Retype the data below word for word, from its very first line through the line containing "Observed: 8 h 56 min", including both of those lines.

(Collected data entries)

━━━━━━━━━━━━━━━━

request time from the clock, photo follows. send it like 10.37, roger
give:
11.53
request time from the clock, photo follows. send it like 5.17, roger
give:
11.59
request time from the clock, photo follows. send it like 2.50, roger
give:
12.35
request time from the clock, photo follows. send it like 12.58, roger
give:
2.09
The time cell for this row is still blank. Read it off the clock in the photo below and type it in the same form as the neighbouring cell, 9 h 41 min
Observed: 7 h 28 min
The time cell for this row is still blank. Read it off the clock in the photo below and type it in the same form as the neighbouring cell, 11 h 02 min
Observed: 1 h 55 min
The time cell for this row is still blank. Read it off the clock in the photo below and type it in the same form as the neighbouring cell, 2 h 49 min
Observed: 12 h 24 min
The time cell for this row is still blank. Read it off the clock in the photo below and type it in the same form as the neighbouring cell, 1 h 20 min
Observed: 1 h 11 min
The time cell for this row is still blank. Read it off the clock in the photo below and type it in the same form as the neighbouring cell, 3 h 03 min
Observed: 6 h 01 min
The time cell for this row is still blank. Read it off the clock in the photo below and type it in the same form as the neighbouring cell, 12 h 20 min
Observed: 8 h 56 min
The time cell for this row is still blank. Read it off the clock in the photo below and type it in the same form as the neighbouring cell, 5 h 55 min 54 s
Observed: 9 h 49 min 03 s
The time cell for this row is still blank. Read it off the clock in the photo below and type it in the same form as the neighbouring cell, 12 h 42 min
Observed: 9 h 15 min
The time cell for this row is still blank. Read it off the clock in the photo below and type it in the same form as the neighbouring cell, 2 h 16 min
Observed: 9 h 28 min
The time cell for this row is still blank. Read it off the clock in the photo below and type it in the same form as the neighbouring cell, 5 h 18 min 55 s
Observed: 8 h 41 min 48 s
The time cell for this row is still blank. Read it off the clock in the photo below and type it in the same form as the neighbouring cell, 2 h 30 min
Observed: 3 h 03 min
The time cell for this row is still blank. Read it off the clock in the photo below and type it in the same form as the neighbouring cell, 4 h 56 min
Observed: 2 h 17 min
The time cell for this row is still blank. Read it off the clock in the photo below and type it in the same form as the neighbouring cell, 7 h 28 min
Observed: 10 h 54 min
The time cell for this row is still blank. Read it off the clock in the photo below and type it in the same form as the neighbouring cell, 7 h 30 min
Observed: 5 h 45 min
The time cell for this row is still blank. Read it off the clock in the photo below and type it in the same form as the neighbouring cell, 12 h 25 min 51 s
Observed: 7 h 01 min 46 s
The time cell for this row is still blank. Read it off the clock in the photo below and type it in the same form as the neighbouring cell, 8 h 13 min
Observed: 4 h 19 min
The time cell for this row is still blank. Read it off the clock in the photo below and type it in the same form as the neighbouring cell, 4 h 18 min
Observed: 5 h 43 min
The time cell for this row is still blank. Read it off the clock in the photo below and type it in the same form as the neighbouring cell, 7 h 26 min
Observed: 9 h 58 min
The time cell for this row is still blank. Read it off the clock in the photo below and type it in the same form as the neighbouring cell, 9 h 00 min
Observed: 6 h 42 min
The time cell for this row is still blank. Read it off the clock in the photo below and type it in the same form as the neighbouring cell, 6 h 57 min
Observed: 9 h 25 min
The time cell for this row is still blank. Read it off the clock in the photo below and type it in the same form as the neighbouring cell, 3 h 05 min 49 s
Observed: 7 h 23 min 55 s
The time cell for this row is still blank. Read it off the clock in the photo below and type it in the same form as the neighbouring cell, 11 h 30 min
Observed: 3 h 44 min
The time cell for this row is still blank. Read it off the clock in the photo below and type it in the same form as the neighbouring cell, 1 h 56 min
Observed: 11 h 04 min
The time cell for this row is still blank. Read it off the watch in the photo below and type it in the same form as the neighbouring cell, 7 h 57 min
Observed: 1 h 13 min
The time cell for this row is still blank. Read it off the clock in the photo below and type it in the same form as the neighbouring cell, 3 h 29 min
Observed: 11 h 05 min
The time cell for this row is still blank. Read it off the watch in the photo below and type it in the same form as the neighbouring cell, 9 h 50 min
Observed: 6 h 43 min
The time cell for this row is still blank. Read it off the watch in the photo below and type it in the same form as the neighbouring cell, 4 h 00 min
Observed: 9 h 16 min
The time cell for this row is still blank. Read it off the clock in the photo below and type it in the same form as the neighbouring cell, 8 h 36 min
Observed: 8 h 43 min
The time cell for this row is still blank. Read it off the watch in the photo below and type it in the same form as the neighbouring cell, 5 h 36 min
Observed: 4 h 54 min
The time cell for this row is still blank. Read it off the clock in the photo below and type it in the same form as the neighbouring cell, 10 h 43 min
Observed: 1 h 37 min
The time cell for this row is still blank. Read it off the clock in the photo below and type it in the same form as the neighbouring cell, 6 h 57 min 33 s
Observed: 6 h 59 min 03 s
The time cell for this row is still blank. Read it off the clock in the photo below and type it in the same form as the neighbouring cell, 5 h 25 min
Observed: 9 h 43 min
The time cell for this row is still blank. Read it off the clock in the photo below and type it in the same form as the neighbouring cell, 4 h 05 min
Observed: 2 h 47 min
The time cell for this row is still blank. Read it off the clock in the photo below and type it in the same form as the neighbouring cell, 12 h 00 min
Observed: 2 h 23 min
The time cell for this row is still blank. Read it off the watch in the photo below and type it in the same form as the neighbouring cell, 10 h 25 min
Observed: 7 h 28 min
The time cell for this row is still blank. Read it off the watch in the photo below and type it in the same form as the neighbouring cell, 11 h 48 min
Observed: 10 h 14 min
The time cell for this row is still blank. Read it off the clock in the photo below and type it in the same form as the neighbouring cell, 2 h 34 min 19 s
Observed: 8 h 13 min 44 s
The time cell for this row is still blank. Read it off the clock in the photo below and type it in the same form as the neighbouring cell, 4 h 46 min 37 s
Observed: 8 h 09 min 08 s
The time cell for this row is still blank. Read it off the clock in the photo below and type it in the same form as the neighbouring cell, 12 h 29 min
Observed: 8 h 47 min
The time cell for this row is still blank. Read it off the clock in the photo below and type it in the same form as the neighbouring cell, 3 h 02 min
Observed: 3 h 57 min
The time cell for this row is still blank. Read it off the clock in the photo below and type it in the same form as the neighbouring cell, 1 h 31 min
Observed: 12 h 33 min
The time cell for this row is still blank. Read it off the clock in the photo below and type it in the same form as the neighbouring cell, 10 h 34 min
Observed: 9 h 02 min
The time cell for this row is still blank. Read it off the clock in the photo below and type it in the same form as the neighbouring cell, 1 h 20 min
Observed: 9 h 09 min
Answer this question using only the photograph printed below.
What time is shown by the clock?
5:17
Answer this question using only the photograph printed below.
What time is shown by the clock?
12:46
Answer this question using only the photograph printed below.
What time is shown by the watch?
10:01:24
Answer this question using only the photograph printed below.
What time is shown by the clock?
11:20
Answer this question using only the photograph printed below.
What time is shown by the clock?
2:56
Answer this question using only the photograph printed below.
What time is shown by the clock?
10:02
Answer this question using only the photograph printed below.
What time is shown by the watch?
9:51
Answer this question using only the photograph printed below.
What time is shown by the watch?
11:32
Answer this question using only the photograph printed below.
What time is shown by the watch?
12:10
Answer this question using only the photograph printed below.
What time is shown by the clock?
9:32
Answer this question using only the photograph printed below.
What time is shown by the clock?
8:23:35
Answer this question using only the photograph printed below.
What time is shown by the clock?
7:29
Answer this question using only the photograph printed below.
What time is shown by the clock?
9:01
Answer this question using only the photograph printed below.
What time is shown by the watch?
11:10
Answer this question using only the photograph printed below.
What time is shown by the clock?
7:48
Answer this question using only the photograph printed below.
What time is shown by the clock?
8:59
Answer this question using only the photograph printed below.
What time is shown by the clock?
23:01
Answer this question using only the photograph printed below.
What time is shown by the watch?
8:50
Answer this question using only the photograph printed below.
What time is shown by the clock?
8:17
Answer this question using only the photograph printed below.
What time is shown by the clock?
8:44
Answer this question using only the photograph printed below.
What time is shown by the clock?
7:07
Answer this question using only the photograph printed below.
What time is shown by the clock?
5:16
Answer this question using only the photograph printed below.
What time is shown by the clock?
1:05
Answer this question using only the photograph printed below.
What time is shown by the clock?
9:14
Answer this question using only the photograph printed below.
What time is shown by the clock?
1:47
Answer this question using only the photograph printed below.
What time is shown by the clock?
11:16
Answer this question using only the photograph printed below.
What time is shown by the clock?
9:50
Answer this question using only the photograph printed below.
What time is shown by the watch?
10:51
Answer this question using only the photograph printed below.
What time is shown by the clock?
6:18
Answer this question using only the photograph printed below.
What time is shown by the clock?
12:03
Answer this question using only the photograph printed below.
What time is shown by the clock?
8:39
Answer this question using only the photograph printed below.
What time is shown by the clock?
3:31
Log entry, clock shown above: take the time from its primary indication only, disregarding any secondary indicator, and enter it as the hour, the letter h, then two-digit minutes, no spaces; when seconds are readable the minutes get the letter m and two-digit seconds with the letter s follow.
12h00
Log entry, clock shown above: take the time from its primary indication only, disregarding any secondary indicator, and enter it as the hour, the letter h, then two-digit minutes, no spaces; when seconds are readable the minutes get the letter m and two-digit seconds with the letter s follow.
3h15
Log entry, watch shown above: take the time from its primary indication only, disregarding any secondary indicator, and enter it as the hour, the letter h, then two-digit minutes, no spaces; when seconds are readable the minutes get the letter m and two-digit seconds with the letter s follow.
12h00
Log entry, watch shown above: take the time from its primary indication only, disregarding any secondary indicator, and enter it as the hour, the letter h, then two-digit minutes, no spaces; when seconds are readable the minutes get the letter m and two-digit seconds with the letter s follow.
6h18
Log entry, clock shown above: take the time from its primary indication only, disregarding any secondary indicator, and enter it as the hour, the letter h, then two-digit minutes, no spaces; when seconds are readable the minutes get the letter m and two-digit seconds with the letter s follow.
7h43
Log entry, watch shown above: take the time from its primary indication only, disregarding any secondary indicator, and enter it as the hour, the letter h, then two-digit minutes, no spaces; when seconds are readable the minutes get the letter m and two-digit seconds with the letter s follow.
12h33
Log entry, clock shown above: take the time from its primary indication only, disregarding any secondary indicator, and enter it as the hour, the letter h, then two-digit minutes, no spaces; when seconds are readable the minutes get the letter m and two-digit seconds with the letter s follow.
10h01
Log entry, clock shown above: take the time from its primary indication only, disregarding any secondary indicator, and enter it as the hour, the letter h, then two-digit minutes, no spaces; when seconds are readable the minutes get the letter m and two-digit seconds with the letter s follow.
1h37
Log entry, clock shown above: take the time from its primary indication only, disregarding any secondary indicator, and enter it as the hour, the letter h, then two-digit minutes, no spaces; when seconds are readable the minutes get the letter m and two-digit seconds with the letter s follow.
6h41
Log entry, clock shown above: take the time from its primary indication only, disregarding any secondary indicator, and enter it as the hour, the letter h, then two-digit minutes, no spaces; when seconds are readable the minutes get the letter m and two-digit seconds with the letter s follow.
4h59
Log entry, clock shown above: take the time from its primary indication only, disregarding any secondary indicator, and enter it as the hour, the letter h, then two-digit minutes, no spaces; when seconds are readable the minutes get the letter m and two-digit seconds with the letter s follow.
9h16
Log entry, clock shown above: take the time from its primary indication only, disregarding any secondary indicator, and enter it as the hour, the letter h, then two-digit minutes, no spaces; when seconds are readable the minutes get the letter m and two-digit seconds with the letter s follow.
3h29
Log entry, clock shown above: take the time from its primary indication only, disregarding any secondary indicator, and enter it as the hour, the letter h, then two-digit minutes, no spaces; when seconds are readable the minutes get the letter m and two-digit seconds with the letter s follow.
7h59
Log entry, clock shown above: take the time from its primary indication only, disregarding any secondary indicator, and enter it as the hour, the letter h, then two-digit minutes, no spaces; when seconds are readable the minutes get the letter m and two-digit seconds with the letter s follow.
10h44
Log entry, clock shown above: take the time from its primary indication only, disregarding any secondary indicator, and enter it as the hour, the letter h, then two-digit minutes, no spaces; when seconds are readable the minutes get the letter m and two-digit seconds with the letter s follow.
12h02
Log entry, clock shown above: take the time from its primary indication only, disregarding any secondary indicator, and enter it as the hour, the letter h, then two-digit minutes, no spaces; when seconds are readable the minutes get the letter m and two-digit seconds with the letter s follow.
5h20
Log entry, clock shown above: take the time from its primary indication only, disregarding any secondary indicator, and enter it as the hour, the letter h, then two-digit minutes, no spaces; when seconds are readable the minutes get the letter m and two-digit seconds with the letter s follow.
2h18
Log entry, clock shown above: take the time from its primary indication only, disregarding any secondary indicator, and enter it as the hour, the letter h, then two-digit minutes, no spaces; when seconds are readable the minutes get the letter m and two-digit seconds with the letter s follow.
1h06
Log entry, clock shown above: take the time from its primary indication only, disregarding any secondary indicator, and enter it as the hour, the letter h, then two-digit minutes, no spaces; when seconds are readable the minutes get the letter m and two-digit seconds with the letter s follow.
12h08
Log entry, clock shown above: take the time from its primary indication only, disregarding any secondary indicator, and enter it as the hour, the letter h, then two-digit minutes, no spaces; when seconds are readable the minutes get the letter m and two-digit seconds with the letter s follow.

━━━━━━━━━━━━━━━━

Correct response:
request time from the clock, photo follows. send it like 10.37, roger
give:
11.53
request time from the clock, photo follows. send it like 5.17, roger
give:
11.59
request time from the clock, photo follows. send it like 2.50, roger
give:
12.35
request time from the clock, photo follows. send it like 12.58, roger
give:
2.09
The time cell for this row is still blank. Read it off the clock in the photo below and type it in the same form as the neighbouring cell, 9 h 41 min
Observed: 7 h 28 min
The time cell for this row is still blank. Read it off the clock in the photo below and type it in the same form as the neighbouring cell, 11 h 02 min
Observed: 1 h 55 min
The time cell for this row is still blank. Read it off the clock in the photo below and type it in the same form as the neighbouring cell, 2 h 49 min
Observed: 12 h 24 min
The time cell for this row is still blank. Read it off the clock in the photo below and type it in the same form as the neighbouring cell, 1 h 20 min
Observed: 1 h 11 min
The time cell for this row is still blank. Read it off the clock in the photo below and type it in the same form as the neighbouring cell, 3 h 03 min
Observed: 6 h 01 min
The time cell for this row is still blank. Read it off the clock in the photo below and type it in the same form as the neighbouring cell, 12 h 20 min
Observed: 8 h 56 min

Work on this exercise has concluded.